Pendant six ans, de 2007 à 2013, Fleur Breteau a travaillé dans une PME d’accessoires érotiques haut de gamme, associée dès sa création au développement à Paris et en province d’une petite chaîne de lovestores proposant prothèses et jouets coquins pour adultes, des sex-shops "post-modernes" que leur concepteur voulait dédiés à l’épanouissement amoureux et au dialogue dans le couple.
L’amour, accessoires raconte sous la forme de courtes chroniques, façon choses vues et entendues, la vie d’un "magasin pas comme les autres" et les coulisses d’un métier qui requiert des compétences de vendeuse experte autant que de conseillère conjugale. "Les confessions au milieu du magasin me stimulent et me grignotent. C’est un travail. C’est mon travail." Le ton naturel et cru rend savoureux ce récit jamais graveleux, attaché à rendre l’extrême normalité d’un commerce qui présente la particularité de donner un accès direct à l’intimité des clients, aux fantasmes et aux frustrations de ses contemporains.
Les observations de Fleur Breteau sont tour à tour cocasses et militantes, toujours sans tabou ni jugement.
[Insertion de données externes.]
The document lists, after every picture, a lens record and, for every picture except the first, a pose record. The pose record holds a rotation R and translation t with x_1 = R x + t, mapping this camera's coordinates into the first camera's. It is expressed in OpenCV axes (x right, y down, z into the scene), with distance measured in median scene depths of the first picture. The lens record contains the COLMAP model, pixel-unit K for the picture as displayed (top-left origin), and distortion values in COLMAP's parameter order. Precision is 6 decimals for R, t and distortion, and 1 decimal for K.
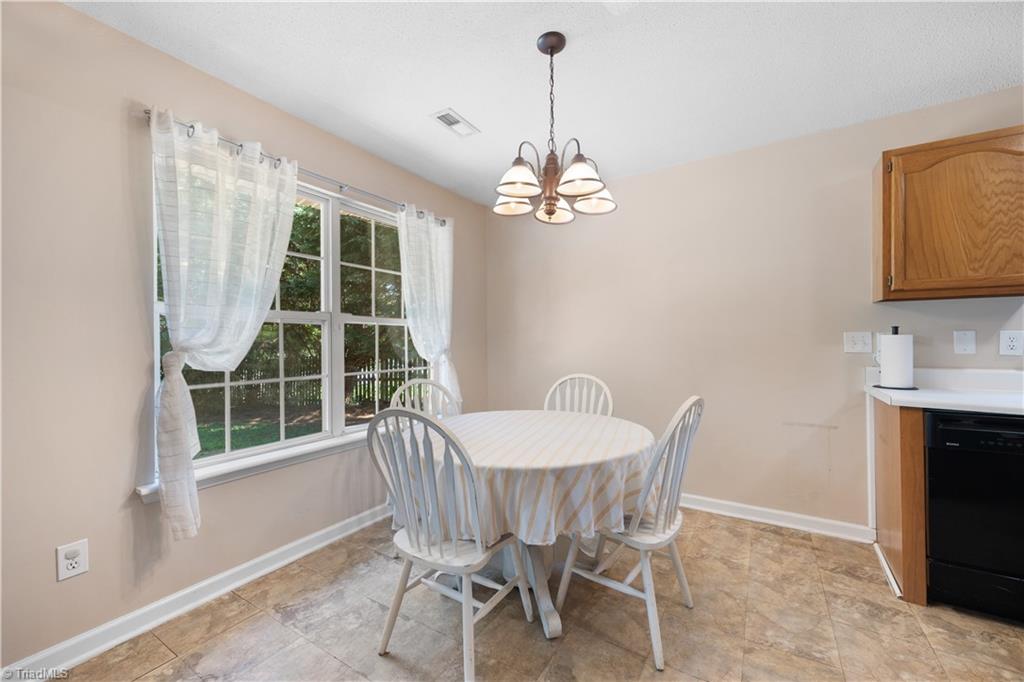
lens RADIAL K [[399.2, 0, 510.7], [0, 399.2, 341.8], [0, 0, 1]] dist [0.007114, -0.001850]
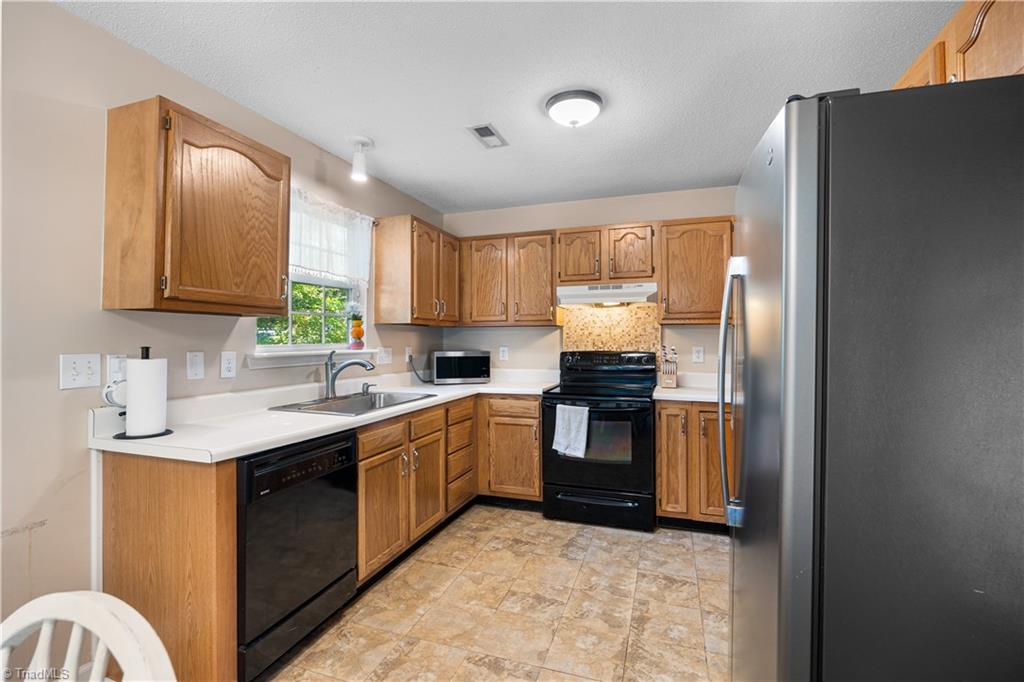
lens RADIAL K [[452.9, 0, 516.3], [0, 452.9, 334.2], [0, 0, 1]] dist [-0.016153, -0.000002]
pose [[-0.235989, 0.020259, 0.971544, 0.050007], [0.002320, 0.999792, -0.020284, -0.049341], [-0.971753, -0.002533, -0.235987, 0.636520]]
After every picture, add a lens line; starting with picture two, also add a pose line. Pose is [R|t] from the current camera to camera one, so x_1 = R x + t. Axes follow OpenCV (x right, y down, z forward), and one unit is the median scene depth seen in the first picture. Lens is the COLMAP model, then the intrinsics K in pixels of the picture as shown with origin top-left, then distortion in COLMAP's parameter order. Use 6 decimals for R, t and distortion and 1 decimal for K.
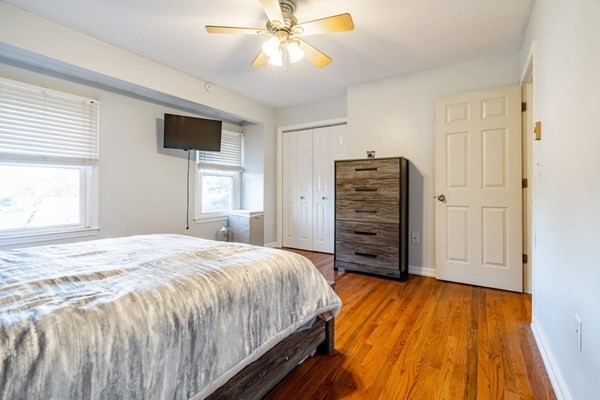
lens RADIAL K [[276.1, 0, 304.9], [0, 276.1, 186.4], [0, 0, 1]] dist [0.000149, -0.000007]
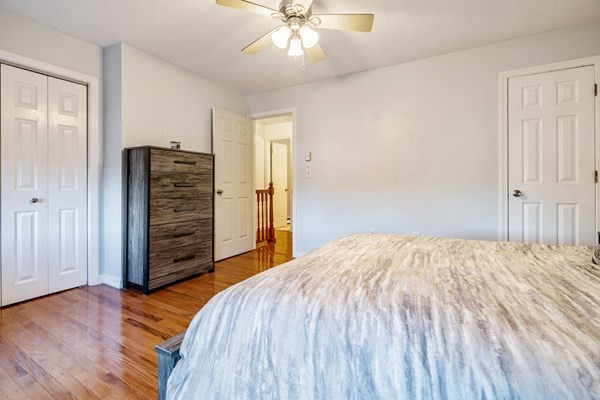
lens RADIAL K [[276.1, 0, 303.1], [0, 276.1, 188.8], [0, 0, 1]] dist [0.000149, -0.000007]
pose [[-0.042740, -0.002579, 0.999083, -0.680908], [-0.001881, 0.999995, 0.002501, 0.020109], [-0.999084, -0.001772, -0.042744, 0.650223]]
De l’humour distancié quand il s’agit de faire ses courses chez le grossiste "supermarché du cul", plein de gadgets bon marché fabriqués en Chine, ou au salon Venus à Berlin, "le salon mondial de la fesse". De l’ironie quand elle constate qu’il y a bien peu de femmes parmi les designers de vibromasseurs et dans l’industrie du plaisir féminin en général… Elle se décrit déroulant les argumentaires, les mérites comparés de tel ou tel sextoy avec la même décontraction professionnelle que si elle présentait le dernier modèle de cafetière. Adepte des produits bio, esthétiques et sains, en silicone médical, acier chirurgical, "en verre soufflé (de fabrication européenne)", pas "bourrés de phtalates", elle dispense conseils sur mesure, sa philosophie posant comme base le libre et réciproque consentement. Entre considérations techniques et réflexions critiques sur cette industrie de l’amour s’intercalent des épisodes plus personnels, dont l’histoire d’une arrière-grand-tante haute en couleur, tenancière du Sphinx, une célèbre maison close de Montparnasse dans les années 1930, où "des fresques de Van Dongen, ami de la maison, [ornaient] les murs". Autres temps, mêmes mœurs. V. R.